Outros nomes populares: tembetari, mamica de canela, tembetaíba;
Origem: Brasil, em todos os estados. Como a análise deste artigo é de um gênero inteiro, é natural que a área de abrangência seja ampla, porém cada espécie tem sua própria área de ocorrência, mais restrita. Ocorrem, também, em boa parte das áreas tropicais da África, Ásia e Oceania;
Família: Rutaceae, a família do manacá-do-cerrado e do tingui-preto;
Ecologia: grupo de cerca de 200 espécies subtropicais a, principalmente, tropicais, nativas de formações campestres, savânicas e florestais de diversas densidades e tipos dentro de todos dos domínios de vegetação do Brasil (Amazônia, Caatinga, Cerrado, Mata Atlântica, Pampa e Pantanal), inclusive em área antrópica, campos rupestres, restingas e matas ciliares.
Nas Américas, ocorrem cerca de 70 espécies e, no Brasil, cerca de 28, concentradas no Sudeste do país (15). São especialmente comuns nos cerradões, formações florestais características do Cerrado, embora a espécie Z. rhoifolium também ocorra em savanas mais características. Podem ocorrer, em baixa densidade, nas latitudes médias da América do Sul, como o estado do Rio Grande do Sul.
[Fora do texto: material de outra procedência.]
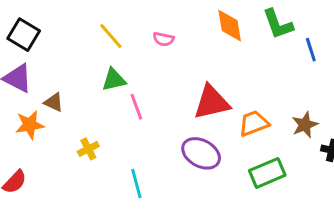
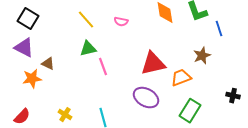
brown star: (305, 125) -> (202, 56), moved
yellow cross: (88, 149) -> (65, 115), moved, turned -32
green rectangle: (267, 173) -> (190, 111), turned -35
Uma de suas principais características é a presença de acúleos robustos e agressivos nos ramos, tanto no tronco principal quanto nos secundários e até nas folhas, característica muito relevante para a sua identificação e que justifica o principal nome popular das espécies:
Porte: grupo de plantas lenhosas, arbustos, arvoretas ou árvores armadas, com ramos eventualmente avermelhados. Os indivíduos encontrados na região metropolitana de Belo Horizonte, amostrados pra este artigo, são árvores de porte pequeno a médio, em torno de 10 m de altura e tronco de 20 a 30 cm de diâmetro, de copa pouco robusta;
Folhagem: folhas verdes, grandes, alternas, imparipinadas ou paripinadas, compostas pinadas, aculeadas nas nervuras, formadas por folíolos alternos a opostos, sésseis ou não, crenados, dotados de glândulas oleíferas, em geral lanceolados, mais ou menos numerosos, maiores ou menores, conforme a espécie:
Floração: inflorescências axilares ou apicais, sem valor ornamental, em racemos, tirsos ou panículas grandes, ramificadas, piramidais ou mais globosas, formadas por flores trímeras a pentâmeras (3 a 5 pétalas), diclamídeas, unissexuadas (masculinas separadas das femininas), brancas a amarelo-esverdeadas;
Frutificação: folículos ou esquizocarpos normalmente esféricos, marcados pelas sépalas persistentes.